**JOB ITEM**
The answer must be an exact copy of the lines from the one containing "Hat das Label von" through the last line of the records, with the pictures left out.
### DATA RECORDS ###
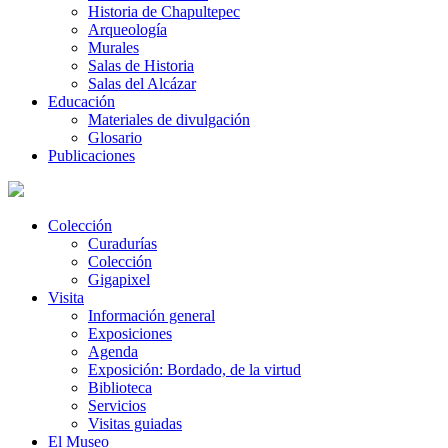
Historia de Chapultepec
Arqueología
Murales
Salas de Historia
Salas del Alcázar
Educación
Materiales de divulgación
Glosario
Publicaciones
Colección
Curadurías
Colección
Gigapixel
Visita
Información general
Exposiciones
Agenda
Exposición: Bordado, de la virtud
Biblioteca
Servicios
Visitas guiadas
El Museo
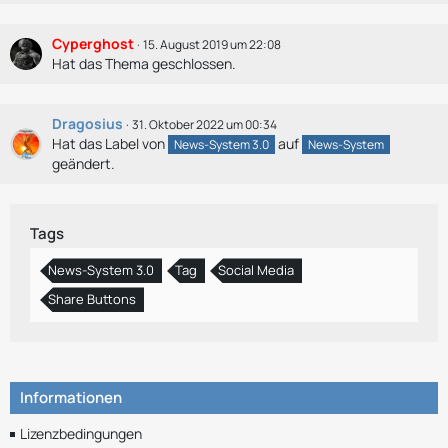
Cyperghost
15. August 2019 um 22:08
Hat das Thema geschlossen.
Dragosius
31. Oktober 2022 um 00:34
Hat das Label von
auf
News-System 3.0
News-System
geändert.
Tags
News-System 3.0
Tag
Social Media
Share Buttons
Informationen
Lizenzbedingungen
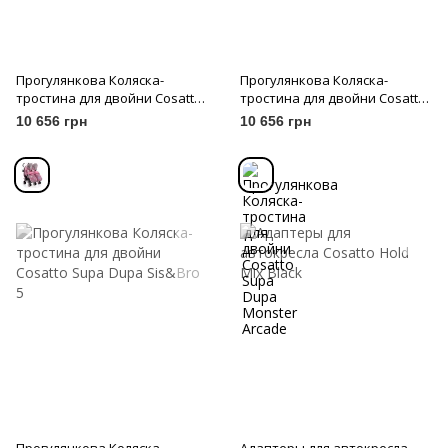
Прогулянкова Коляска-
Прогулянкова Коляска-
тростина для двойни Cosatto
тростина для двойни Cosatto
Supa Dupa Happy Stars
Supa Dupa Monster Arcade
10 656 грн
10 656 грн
###
**PROBLEM SOLUTION**
Hat das Label von
auf
News-System 3.0
News-System
geändert.
Tags
News-System 3.0
Tag
Social Media
Share Buttons
Informationen
Lizenzbedingungen
Прогулянкова Коляска-
Прогулянкова Коляска-
тростина для двойни Cosatto
тростина для двойни Cosatto
Supa Dupa Happy Stars
Supa Dupa Monster Arcade
10 656 грн
10 656 грн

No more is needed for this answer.